_Exercise aim_
The full listing, excluding its pictures, should be printed exactly as it stands.

_Recorded data_
──────

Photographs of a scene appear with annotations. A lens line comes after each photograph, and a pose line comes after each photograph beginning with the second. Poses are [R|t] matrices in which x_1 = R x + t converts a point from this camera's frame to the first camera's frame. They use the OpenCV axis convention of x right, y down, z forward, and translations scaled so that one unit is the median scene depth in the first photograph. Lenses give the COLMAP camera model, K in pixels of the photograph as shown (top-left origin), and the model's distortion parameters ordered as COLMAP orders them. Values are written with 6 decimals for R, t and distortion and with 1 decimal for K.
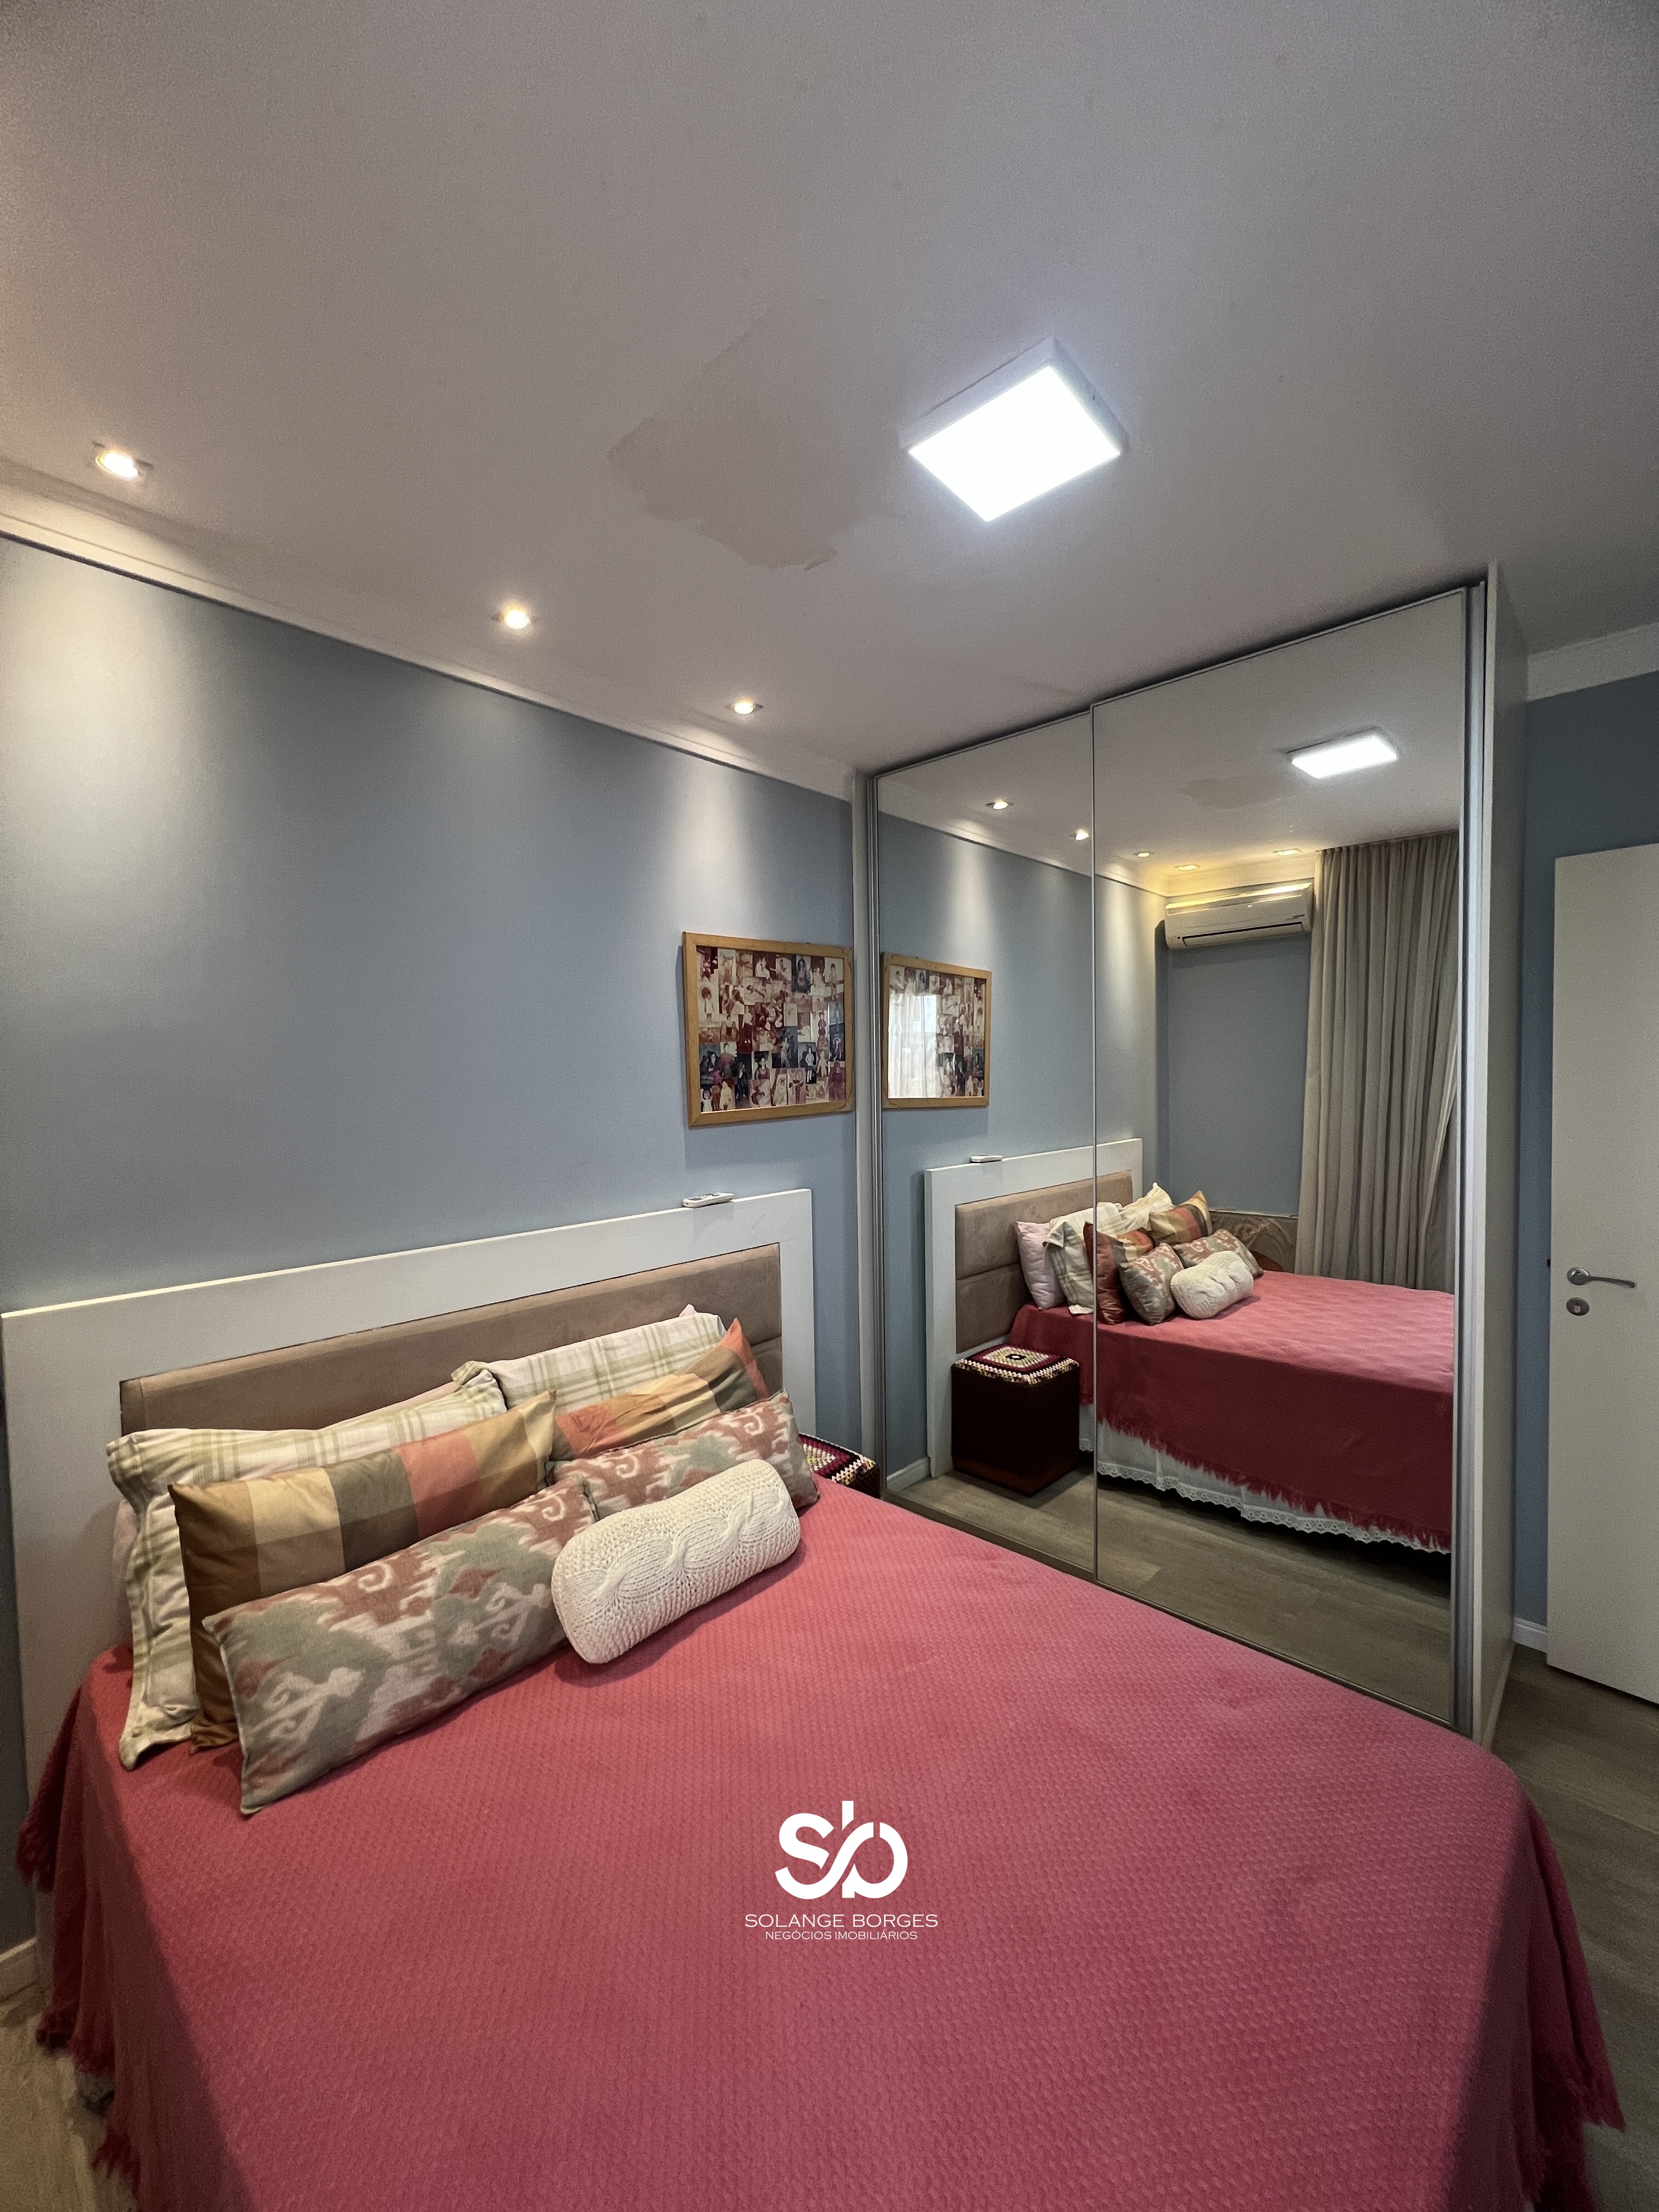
lens RADIAL K [[892.2, 0, 829.5], [0, 892.2, 1106.0], [0, 0, 1]] dist [0.000848, 0.000615]
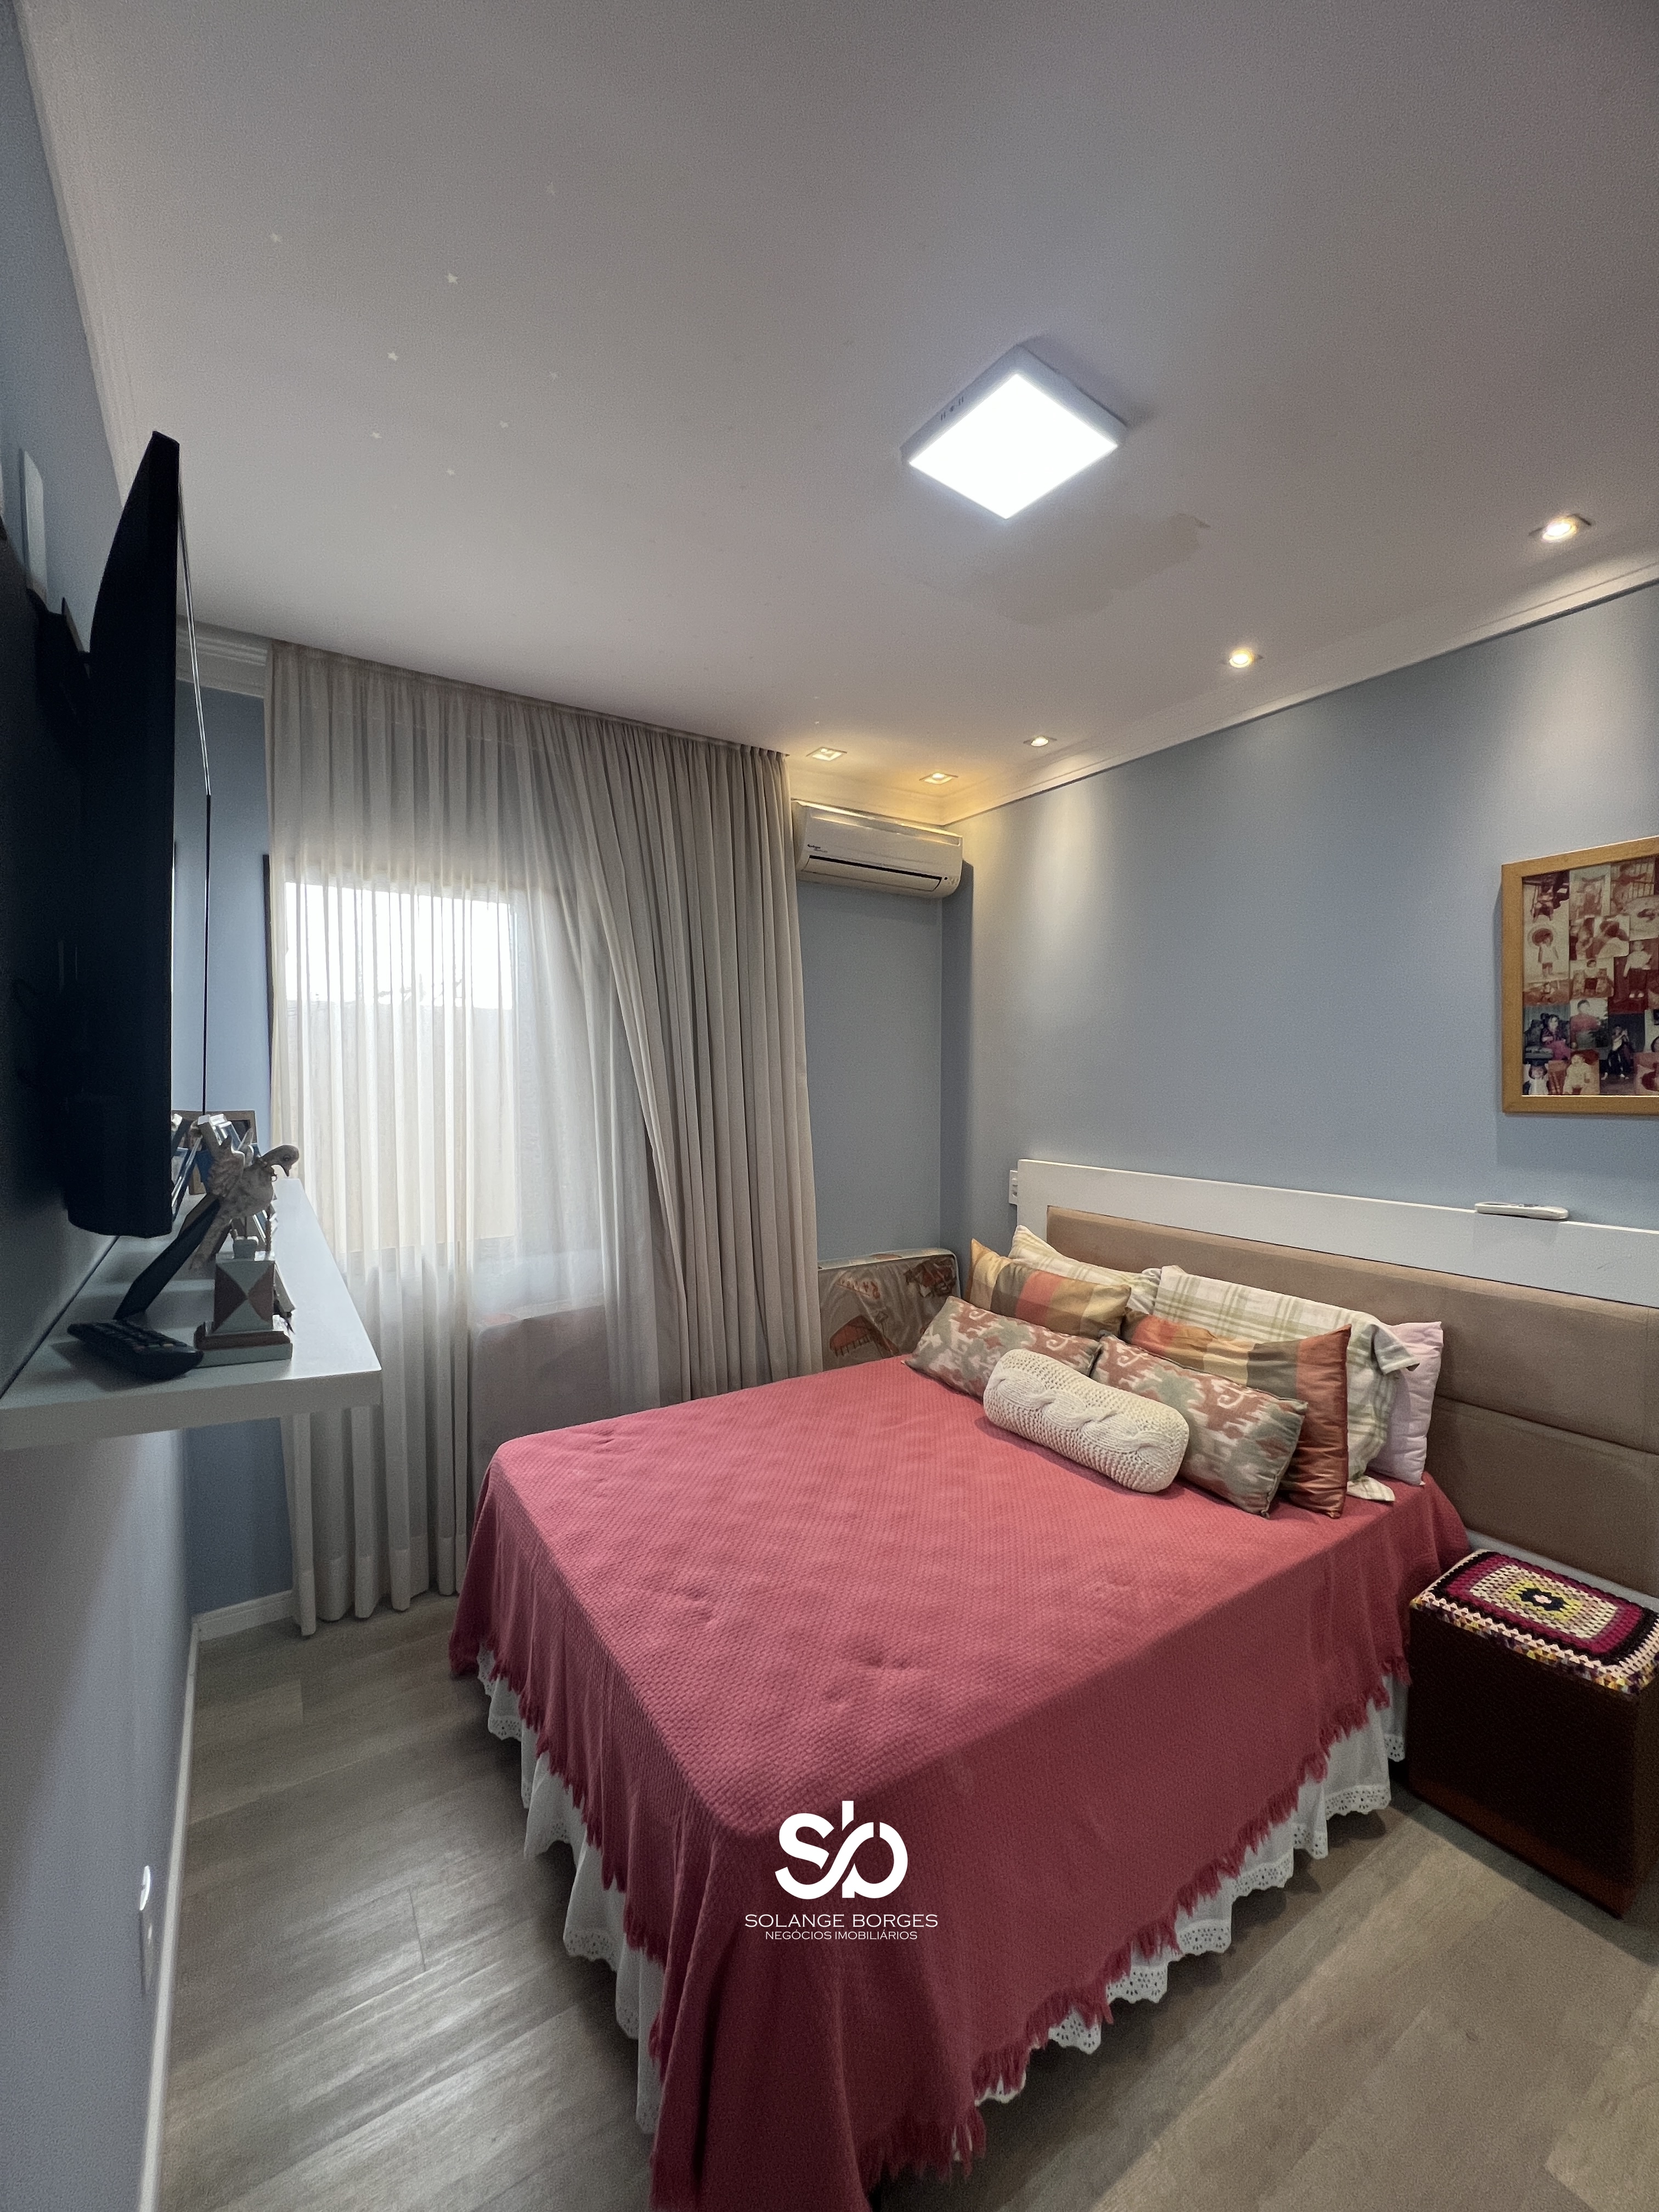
lens RADIAL K [[892.2, 0, 829.5], [0, 892.2, 1106.0], [0, 0, 1]] dist [0.000848, 0.000615]
pose [[-0.236529, 0.055730, -0.970025, 0.727593], [-0.035580, 0.997187, 0.065966, -0.012709], [0.970973, 0.050117, -0.233881, 0.593198]]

──────

_Answer to this exercise_
Photographs of a scene appear with annotations. A lens line comes after each photograph, and a pose line comes after each photograph beginning with the second. Poses are [R|t] matrices in which x_1 = R x + t converts a point from this camera's frame to the first camera's frame. They use the OpenCV axis convention of x right, y down, z forward, and translations scaled so that one unit is the median scene depth in the first photograph. Lenses give the COLMAP camera model, K in pixels of the photograph as shown (top-left origin), and the model's distortion parameters ordered as COLMAP orders them. Values are written with 6 decimals for R, t and distortion and with 1 decimal for K.
lens RADIAL K [[892.2, 0, 829.5], [0, 892.2, 1106.0], [0, 0, 1]] dist [0.000848, 0.000615]
lens RADIAL K [[892.2, 0, 829.5], [0, 892.2, 1106.0], [0, 0, 1]] dist [0.000848, 0.000615]
pose [[-0.236529, 0.055730, -0.970025, 0.727593], [-0.035580, 0.997187, 0.065966, -0.012709], [0.970973, 0.050117, -0.233881, 0.593198]]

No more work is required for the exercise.